Porcelain plate "Marilyn" (pink)
Porcelain plate "Marilyn" (pink)
This porcelain plate features one of the most famous works by the "Pope of Pop Art": Marilyn Monroe (1967). Andy Warhol's series of screenprints of Marilyn Monroe followed her death in August 1962. All his pictures and screenprints are based on the same source image of a publicity photograph of Marilyn Monroe for her 1953 film Niagara. For Warhol, Marilyn embodied beauty and eternal fame in American culture.
Plate made of fine porcelain with motif "Marilyn" (pink) by Andy Warhol. Diameter 21 cm, with Andy Warhol's signature on the back. Supplied in a red/brown Andy Warhol gift box.
About Andy Warhol
Andy Warhol was America's most famous artist. He was considered a revolutionary, eccentric and inventor of Pop Art, all at once. Art critics praise him with titles that have never been bestowed on any artist before - not even Pablo Picasso or Salvador Dali. Alfred Nemeczek comments: "They (the praises) ranged from "pop star" to "pop artist", elevated the "pop genius" to "pop prince" to "prince of pop" and further up to "pop king", "pop tsar" and "grand mogul". But the "Picasso of Pop-art" has also been baptised as "High Priest" and "Pope of Pop"." (Artists - Critical Encyclopedia of Contemporary Art)

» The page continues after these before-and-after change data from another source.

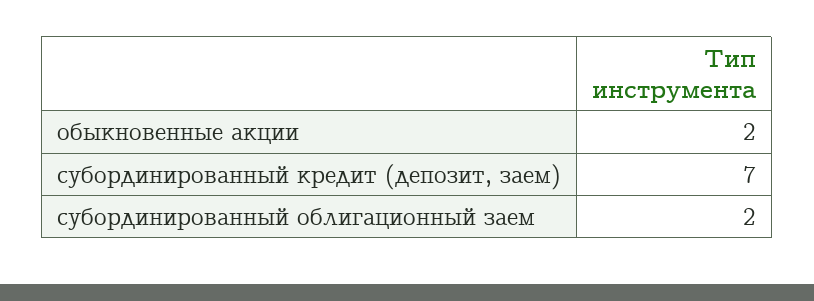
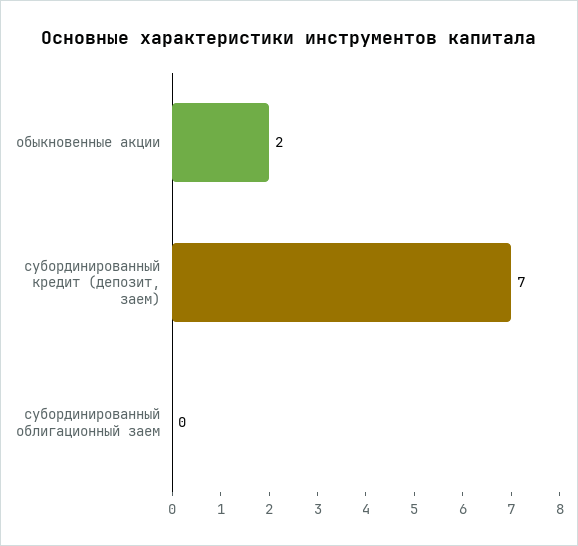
  {
    "обыкновенные акции": 2,
    "субординированный кредит (депозит, заем)": 7,
-   "субординированный облигационный заем": 2
+   "субординированный облигационный заем": 0
  }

Warhol was born in Pittsburgh in 1928 and died in New York in 1987. After high school, the son of Czech immigrants went to the Carnegie Institute of Technology in Pittsburgh as a working student. In 1949, he settled in New York and three years later he made his debut with his work at the Hugo Gallery. Until that time, he was working as a commercial artist for fashion magazines, designing Christmas cards, LP covers and weather maps for television. Shortly afterwards, however, the artist had the idea of placing everyday objects at the centre of his pictorial motifs. Using the medium of graphic art, he created coveted cult objects.
Some of his best-known works include the silkscreen paintings of the red and white Campbell soup cans and the two-dollar bill. With these works, Warhol radically broke with art tradition in the USA and England from the 1950s onwards and is considered one of the leading figures in the new art movement, called Pop Art.
Alongside Warhol, Roy Lichtenstein and Tom Wesselman are American representatives who looked for their pictorial themes in the world of advertising, comics and Hollywood superstars. Elvis Presley, Jackie Kennedy and Marilyn Monroe became icons in Warhol's pictorial repertoire.
Transforming everyday objects into works of art allows them to receive a certain level of attention that they never receive as things that are used over and over again. Warhol's way of photographically reproducing the object demanded that the object itself and nothing else must achieve an effect. The works in which he implemented repetitions of the same motif also require this, but they have an additional effect through the colourful rearrangements.
The artist sees the world as it is and represents it: "I am extraordinarily passive. I take things as they are. I just watch, I observe the world."
In the early 1950s, a movement took over the cultural scene. Young artists from the US and the UK - completely independently of each other - severed their ties with all the traditions of artistic creativity and helped modernity to achieve a new art movement.
In the US there were Roy Lichtenstein, Andy Warhol, Tom Wesselmann and James Rosenquist who were seeking their themes in the world of advertising and comics, in star cult and anonymous urban culture. With flash colouring, over dimensioning and manipulating depth perspective they created new provocative works. thanks to the famous exhibition "This is Tomorrow" at London's Whitechapel Art Gallery, Richard Hamilton and Eduardo Paolozzi are to be considered as the true pioneers of Pop Art in England. In the 1960s, they were followed by David Hockney, Allan Jones, Peter Phillips and Derek Boshier.
Ceramic product made of kaolin, quartz and feldspar.
Porcelain is formed by turning or pressing and figurative objects are cast. Complex objects have to be cast in separated steps and sections and then "assembled". After the moulding, the pieces are dried and "annealed" at about 900 °C. Next, the glaze will be applied and fired at temperatures between 1,240 °C and 1,445 °C. In renowned manufactures, the porcelain is painted by hand whereby each colour has to be fired individually and in compliance with narrow temperature tolerances.
Porcelain was invented in China and became widespread in Europe from the 16th century onwards. The first European porcelain factory was founded in Meissen, Germany in 1710.
Other famous European porcelain factories include Fürstenberg, Höchst, Schwarzburger Werkstätten, Lladró, Nymphenburg, KPM, Augarten, Sèvres, Limoges, Royal Copenhagen, Worcester. Individual factories label their products with their personal porcelain stamps so that for the collecter it is easy to identify their origin.